/Simplex

A simple python implementation of simplex method for linear programming

Primary LanguageJupyter Notebook

Simplex

This is a simple implementation of the simplex method, which is a simple method for solving linear programming problems (LPPs).

Installing the requirements

The only requirement for this progrram is numpy which can be installed as

pip install -r requirements.txt

Using the code

The LPP is divided into three numpy arrays (say A, B, C).

Consider the LPP as
Maximize F = c1x1+c2x2
Subject to constraints
a11x1+a12x2≤b1
a21x1+a22x2≤b2
x1,x2≥0

Then we define 3 numpy arrays A, B, C as:

A = np.array([[a11, a12]
            [a21, a22]])
B = np.array([b1, b2])
C = np.array([c1, c2])

Now we can use the LinearModel class to create the simplex tableau and then find the optimal solution.

lm = LinearModel(A, B, C)

OR

lm = LinearModel()
lm.setA(A)
lm.setB(B)
lm.setC(C)

Now we can optimize the solution using

lm.optimize()

Now, we can look at the optimized value of {x1,x2, ...} as a numpy array is returned by lm.optimalSoln() method.
Similarly, we can look at the optimized value of F using lm.optimialVal() method.

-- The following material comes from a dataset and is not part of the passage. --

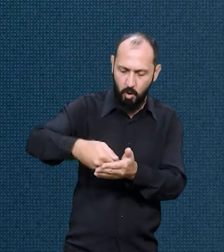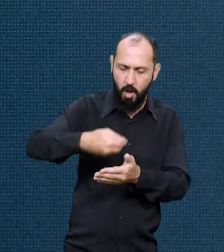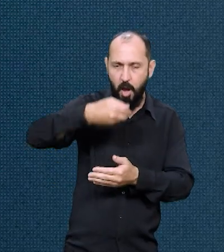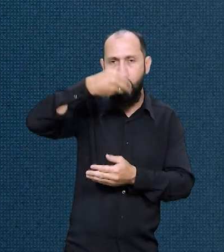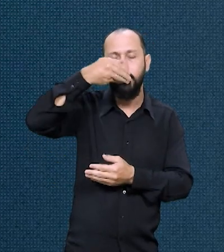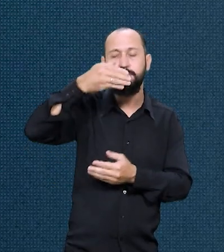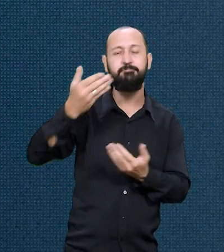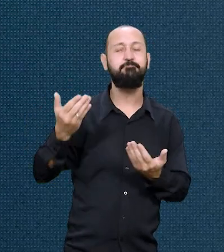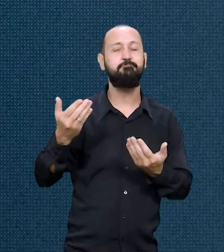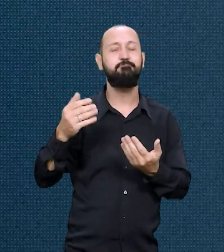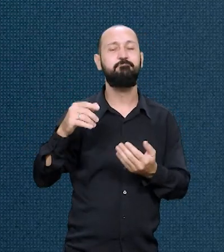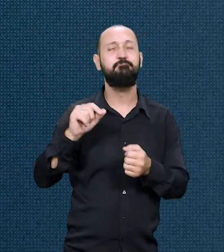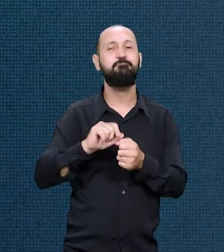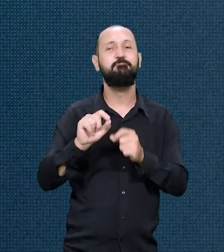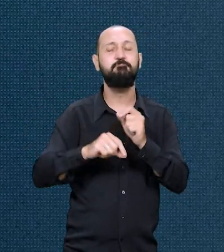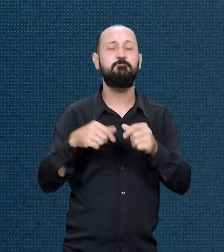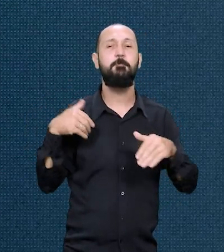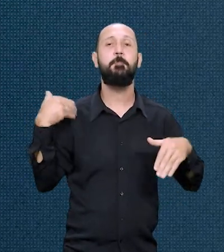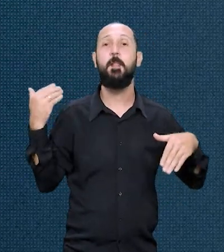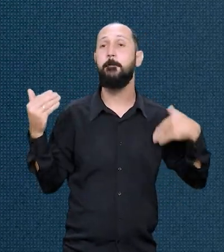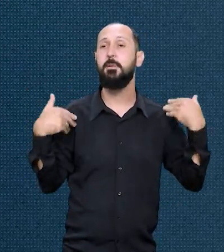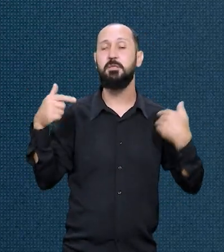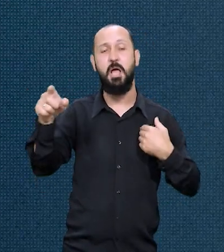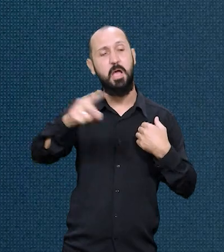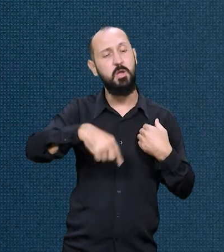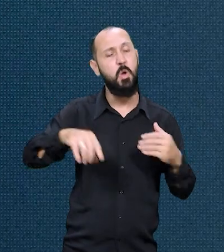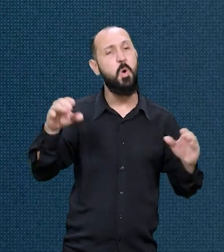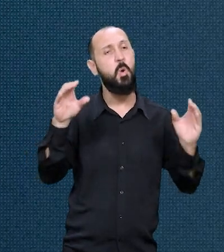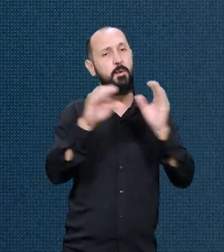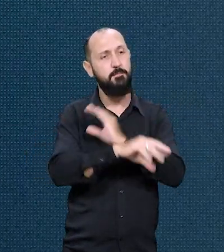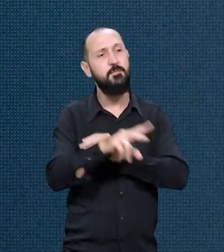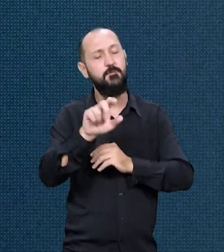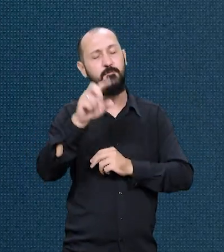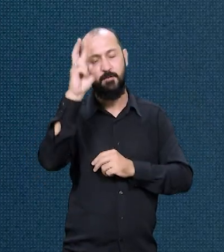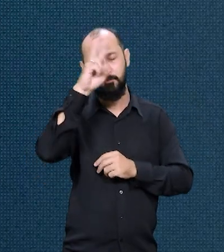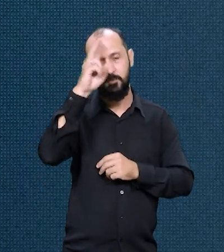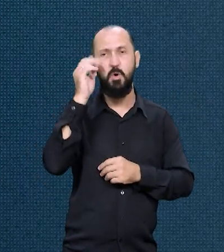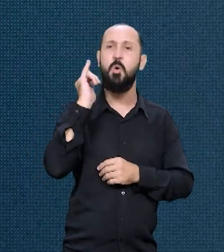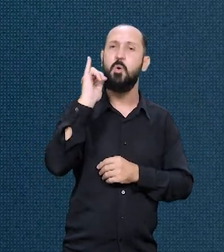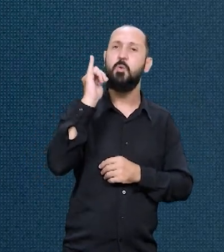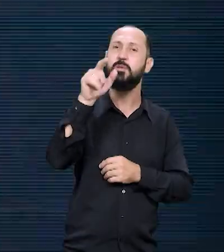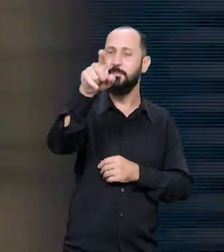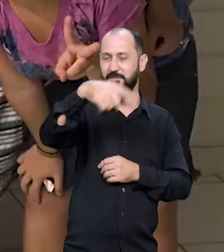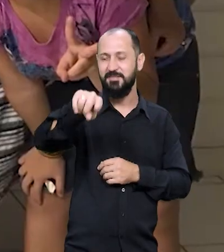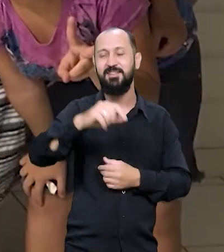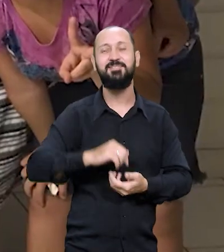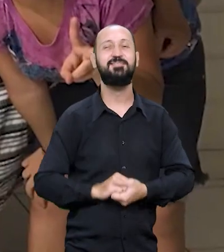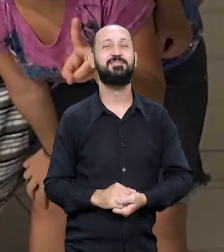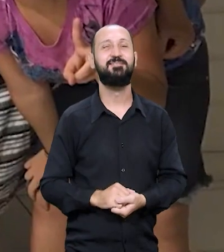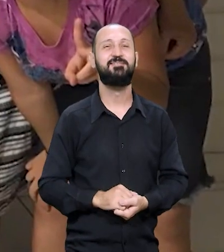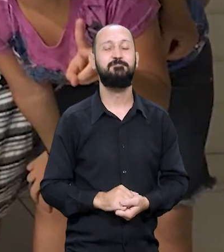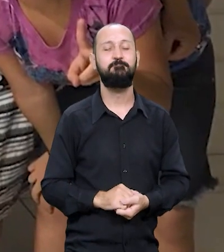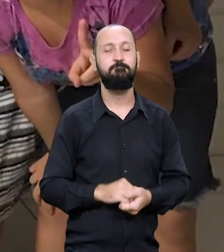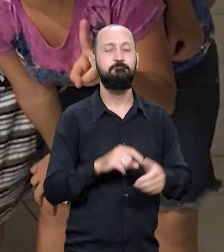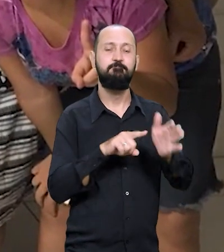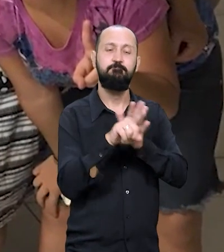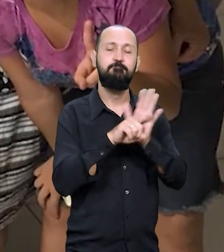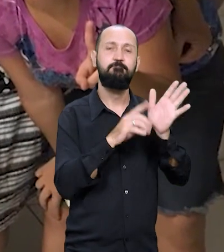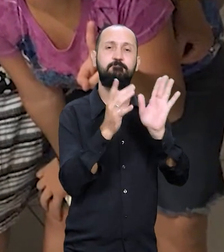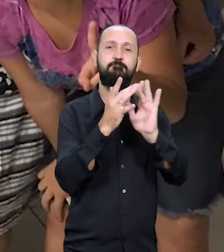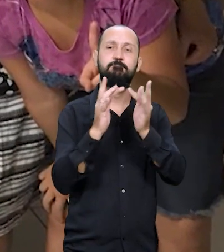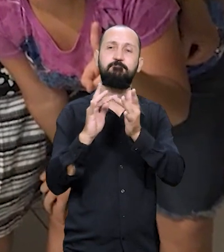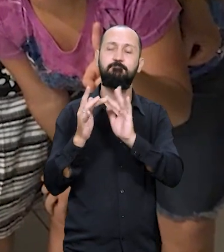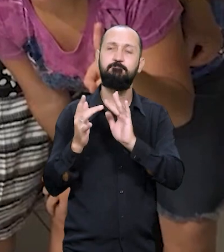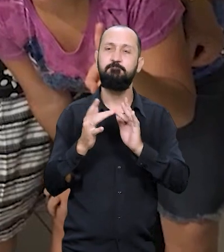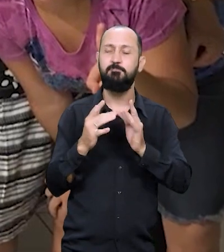fazendo um tour completo e vamos contar tudo para vocês. Explorar a convivência com os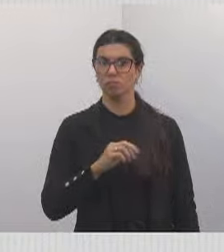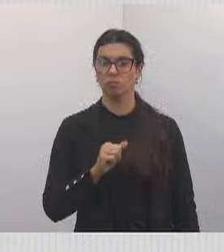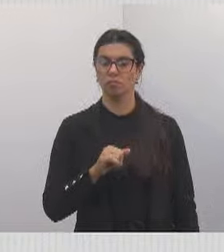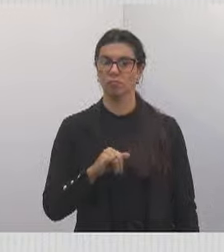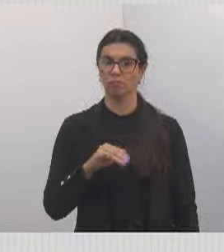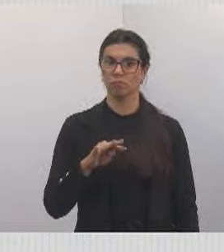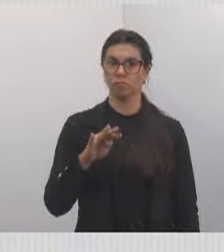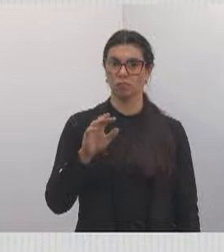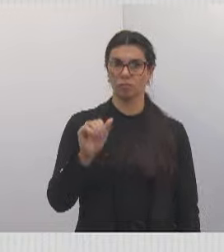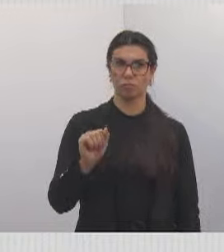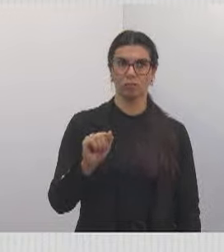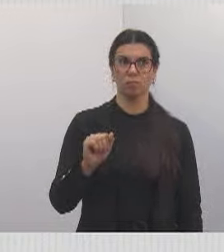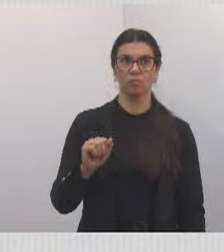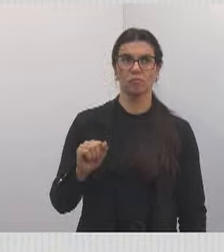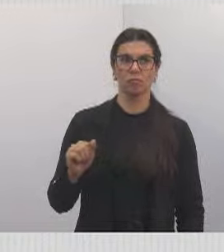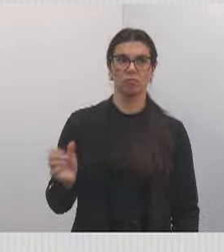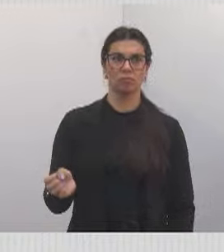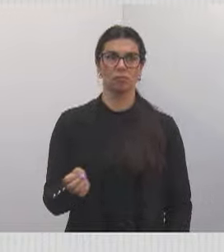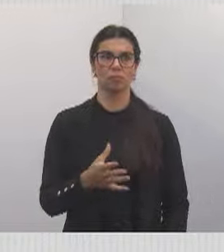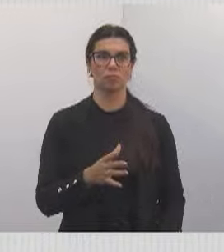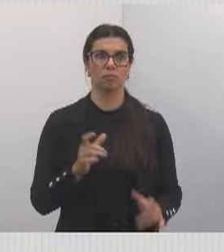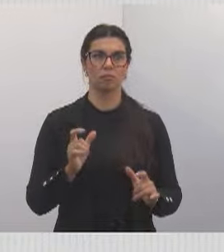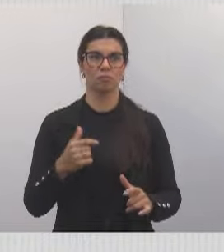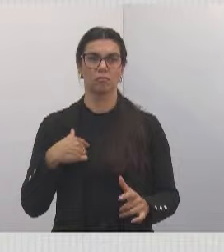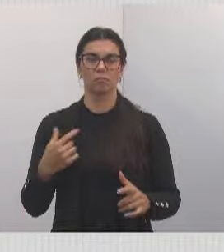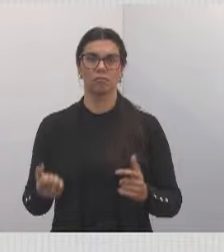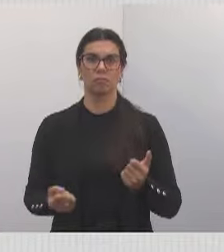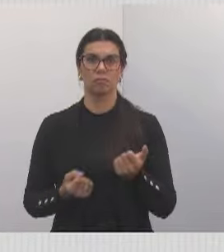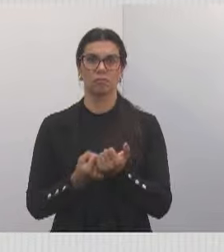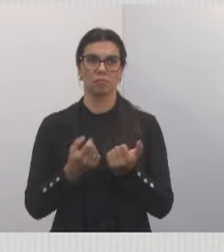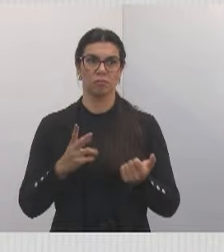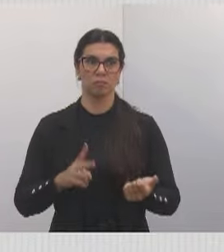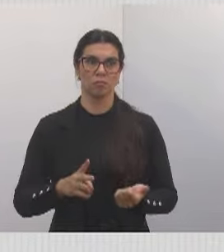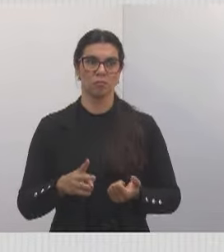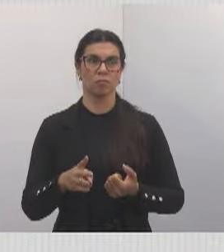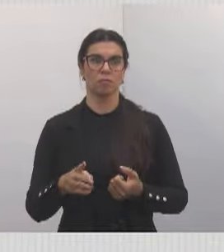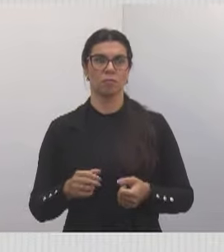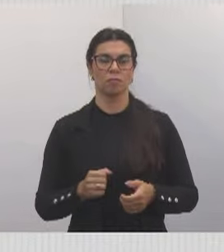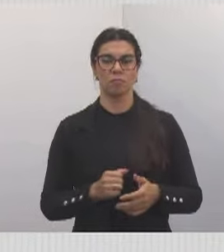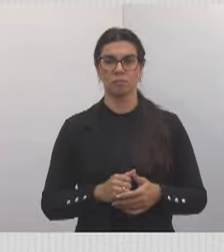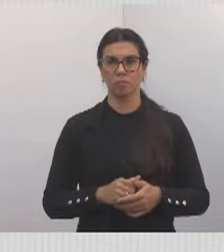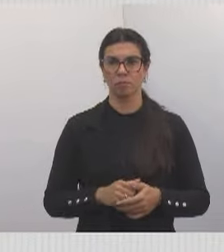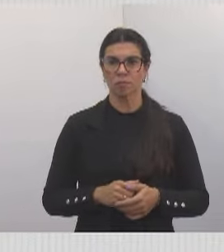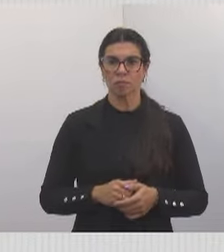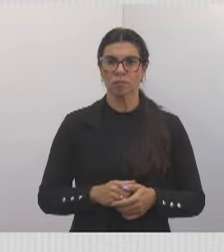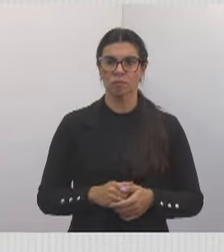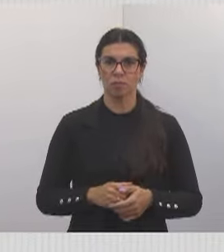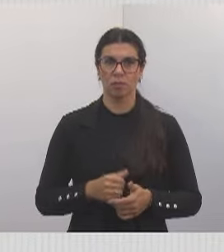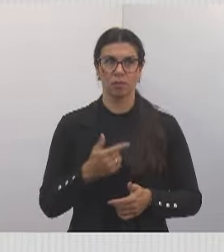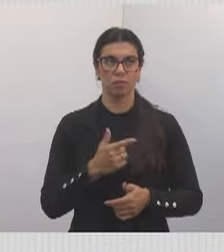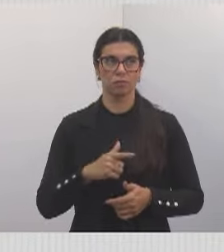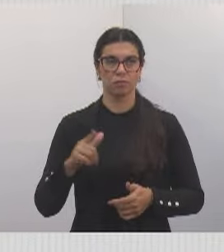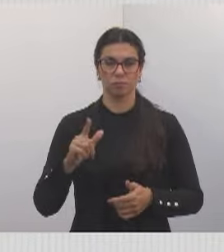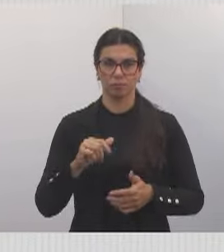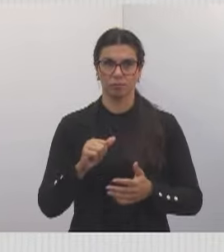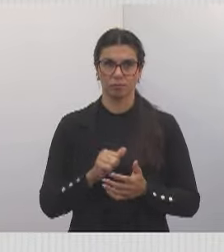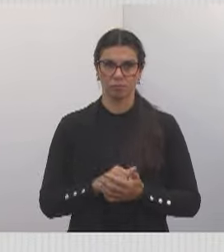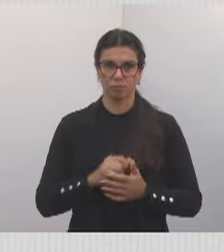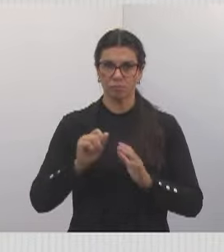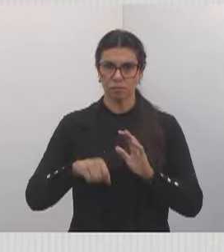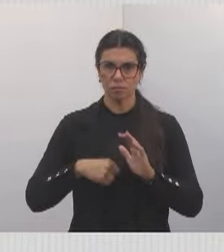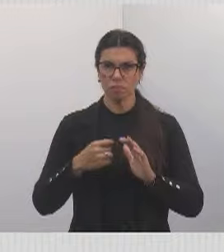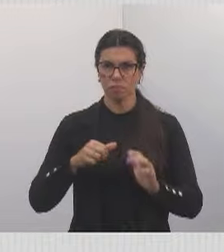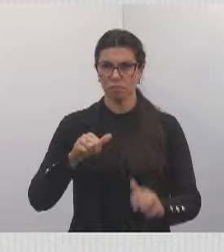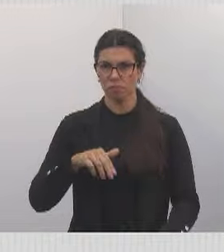São José. E podem contar com essa vereadora, que nós estaremos lá para prestigiar em breve. Aí, no próximo slide,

You can also look at the example program or example notebook to see how it is applied.

Note: Currently only maximization problems can be solved and minimization problems will soon be implemented as well. Further preetifying and visualization of simplex tableau is also planned to be implemented.
Feel free to review my code and roast me. I am just a dumbass.